» Task to carry out
Answer these questions using the Rust syntax discussion below.
(a) Which two spellings does it offer as possible syntax to set a method apart from a local function called to_string?
(b) What two kinds of code does it say do great with custom operators?
(c) What does it say map_err takes as an argument?
═════ Text block
It'd need syntax to distinguish from a local function called to_string. Anything less allows ambiguity and wouldn't be equivalent (like using type::method won't do auto-borrow). So it'd need to be "\to_string", "|to_string" or something. Ample opportunity for bikeshedding.

Functional style is hampered by excessive verbosity. (Non functional style is so verbose a bit of extra noise doesn't hurt _as much_.) Rust could use a lot more inference, custom operators[1], and so on. They seem to sort of agree, with auto-deref, auto-borrow, some type inference, but won't go all the way. I suppose being conservative can be defended -- can't go back without breaking code. Hopefully, in the future, the verbosity will annoy more people and there will be enough support to head in a more Haskell/ML direction. But they seem very opposed to it at the moment.

1: The rationale apparently being "someone might abuse it!" instead of "it makes good libraries even better". Parser combinators, UI toolkit code do great with custom operators. Require a method name (i.e. operator !!= as foo) if it's too great a concern. Can't save yourself from bad writers. Crippling yourself to avoid this seems like a poor tradeoff.

If `to_string` was a function that was imported into the local namespace, you could. But since it's a method, you can't; you need to provide the trait name.
If there's a function and a method named to_string the user would've to be explicit about which one he uses by adding a namespace, like ToString.

If there's only one to_string function or method, the compiler could just take this one.

To follow up on this slightly, it's not really that this is special syntax. It's that map_err takes a function as an argument, and this is how you refer to this method by name.
══════════
═════ Raw data
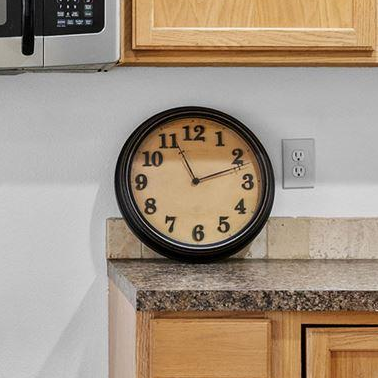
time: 11:11
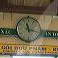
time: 11:17
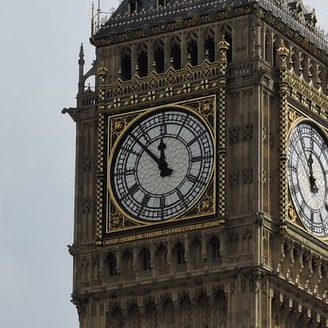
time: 11:52
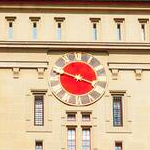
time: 3:48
══════════
» Exercise output
(a) "\to_string" and "|to_string"
(b) Parser combinators and UI toolkit code
(c) A function